Typical of the barriers confronting NWT explorers is a regulatory application filed by Husky Energy to drill four wells in the Canol oil shale of the Central Mackenzie Valley, subjecting itself to reviews by 40 different agencies, having so far invested C$160 million in the program.

Paramount’s takeover offer involves the 86 percent of MGM shares it doesn’t already own for the equivalent of 15 cents a share — one of its shares for 300 MGM shares — or a total transaction value of about C$47 million.

Clayton Riddell, chief executive officer of both Paramount and MGM, personally owns 31.6 percent of MGM and has agreed to support the deal.

MGM shares immediately fell 23 percent to 15.5 cents, less than half their trading value of a year ago.

Sykes, who has been president of MGM since it was spun off from Paramount in 2007, told reporters the development is the “most frustrating aspect of our time operating in the North,” which was initially spurred on by hopes of making enough natural gas discoveries in the Mackenzie Delta to become a significant shipper on the planned Mackenzie Gas Project pipeline.

Sykes and other MGM officials have repeatedly warned that delays in gaining approvals for exploration work are beyond the economic capacity of a small company.

They said that obtaining a permit for a horizontal well in the NWT was taking longer than a year and costing millions of dollars, a process that was extended by even more years if an environmental assessment was ordered.

Sykes told the Calgary Herald that delays in the natural gas sector made MGM’s gas reserves irrelevant and he is now concerned that if the United States makes the advances with unconventional oil that it has with unconventional gas the costly NWT oil will not be needed for a “significant time.”

MGM drilled one of its 11 wells in partnership with Royal Dutch Shell, but was forced to concede on Feb. 27 that it had failed to find a replacement partner, despite estimates that the Exploration License 466 held estimated oil-in-place of 625 million barrels.

When an application by the MGM-Shell partnership to drill a horizontal well on the license was referred for an environmental assessment — even though MGM had already drilled and tested a vertical well in the 2012-13 winter — Shell decided it was time to quit.

MGM had submitted a project description to regulators entailing more than 1,000 pages, listing all of the chemicals that would be used for hydraulic fracturing and outlining how the land and subsurface would be protected.

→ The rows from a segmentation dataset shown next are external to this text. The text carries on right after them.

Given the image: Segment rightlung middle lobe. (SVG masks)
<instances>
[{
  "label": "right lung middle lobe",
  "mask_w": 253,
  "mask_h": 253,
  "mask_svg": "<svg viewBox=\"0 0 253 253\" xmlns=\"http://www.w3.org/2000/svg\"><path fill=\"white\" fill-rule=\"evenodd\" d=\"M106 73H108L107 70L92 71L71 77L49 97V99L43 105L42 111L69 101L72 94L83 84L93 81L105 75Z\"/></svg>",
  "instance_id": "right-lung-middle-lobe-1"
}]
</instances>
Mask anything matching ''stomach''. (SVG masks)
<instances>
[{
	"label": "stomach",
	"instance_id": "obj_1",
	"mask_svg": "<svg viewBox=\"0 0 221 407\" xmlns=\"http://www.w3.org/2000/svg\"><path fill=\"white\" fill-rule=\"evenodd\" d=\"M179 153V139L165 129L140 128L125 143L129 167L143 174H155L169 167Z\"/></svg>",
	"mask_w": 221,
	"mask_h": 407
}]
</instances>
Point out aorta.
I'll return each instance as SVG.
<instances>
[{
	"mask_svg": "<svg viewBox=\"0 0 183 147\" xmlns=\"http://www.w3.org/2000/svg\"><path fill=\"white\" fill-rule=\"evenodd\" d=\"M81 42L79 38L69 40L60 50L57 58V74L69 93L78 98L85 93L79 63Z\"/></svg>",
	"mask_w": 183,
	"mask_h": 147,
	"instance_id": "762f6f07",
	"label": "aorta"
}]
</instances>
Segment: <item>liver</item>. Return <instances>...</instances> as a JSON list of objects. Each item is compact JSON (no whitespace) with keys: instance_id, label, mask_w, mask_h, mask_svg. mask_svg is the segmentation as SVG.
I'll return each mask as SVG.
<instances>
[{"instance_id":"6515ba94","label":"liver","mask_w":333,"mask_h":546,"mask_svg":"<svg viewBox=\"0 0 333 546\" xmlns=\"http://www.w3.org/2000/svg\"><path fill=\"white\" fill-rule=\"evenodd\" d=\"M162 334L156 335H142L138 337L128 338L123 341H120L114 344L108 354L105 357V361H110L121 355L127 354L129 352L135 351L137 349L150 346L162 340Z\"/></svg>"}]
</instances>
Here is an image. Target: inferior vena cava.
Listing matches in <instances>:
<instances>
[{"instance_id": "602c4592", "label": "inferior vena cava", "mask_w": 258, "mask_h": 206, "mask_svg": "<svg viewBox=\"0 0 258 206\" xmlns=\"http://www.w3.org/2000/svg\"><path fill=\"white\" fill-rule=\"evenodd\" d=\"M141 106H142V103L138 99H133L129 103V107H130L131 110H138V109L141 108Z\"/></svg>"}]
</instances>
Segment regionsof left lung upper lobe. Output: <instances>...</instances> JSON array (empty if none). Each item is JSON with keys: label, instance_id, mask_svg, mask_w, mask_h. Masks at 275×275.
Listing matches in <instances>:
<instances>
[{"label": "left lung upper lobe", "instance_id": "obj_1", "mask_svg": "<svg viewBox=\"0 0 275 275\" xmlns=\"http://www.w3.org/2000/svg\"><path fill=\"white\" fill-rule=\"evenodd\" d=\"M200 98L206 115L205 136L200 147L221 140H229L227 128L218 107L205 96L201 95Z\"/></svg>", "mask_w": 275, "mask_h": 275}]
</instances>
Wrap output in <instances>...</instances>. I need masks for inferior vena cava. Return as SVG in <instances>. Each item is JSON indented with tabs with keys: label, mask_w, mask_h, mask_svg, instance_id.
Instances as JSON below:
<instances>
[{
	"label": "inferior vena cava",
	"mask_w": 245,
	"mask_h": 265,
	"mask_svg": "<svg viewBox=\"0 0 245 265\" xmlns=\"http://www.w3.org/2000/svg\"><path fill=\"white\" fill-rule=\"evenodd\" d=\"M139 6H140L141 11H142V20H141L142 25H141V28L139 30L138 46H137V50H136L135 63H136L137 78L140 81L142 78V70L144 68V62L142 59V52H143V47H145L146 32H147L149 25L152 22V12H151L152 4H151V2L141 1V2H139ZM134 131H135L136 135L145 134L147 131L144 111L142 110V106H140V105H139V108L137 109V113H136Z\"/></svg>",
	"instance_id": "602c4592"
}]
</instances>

Overall, MGM had a positive working capital of C$11.2 million at the end of the third quarter 2013 and holds about 3,700 net hectares (9,140 acres) of NWT land, valuing the Paramount offer at about C$127 per hectare.

Sykes said that companies in the Canol play, led by Husky and ConocoPhillips Canada, have indicated the outlook is promising, but until the road to commercialization is opened up investors are not interested.

The one glimmer of hope, when regulatory control of the NWT’s onshore is transferred to the NWT government, is a commitment by the NWT to streamline reviews and approvals.

FirstEnergy Capital analyst Cody Kwong said in a research note that if the Paramount offer is accepted, MGM’s assets would be transferred to a “better capitalized company.”

Geoff Ready, an analyst with Dundee Capital Markets, doubts that a rival bidder will emerge because of the failed search for a joint venture partner.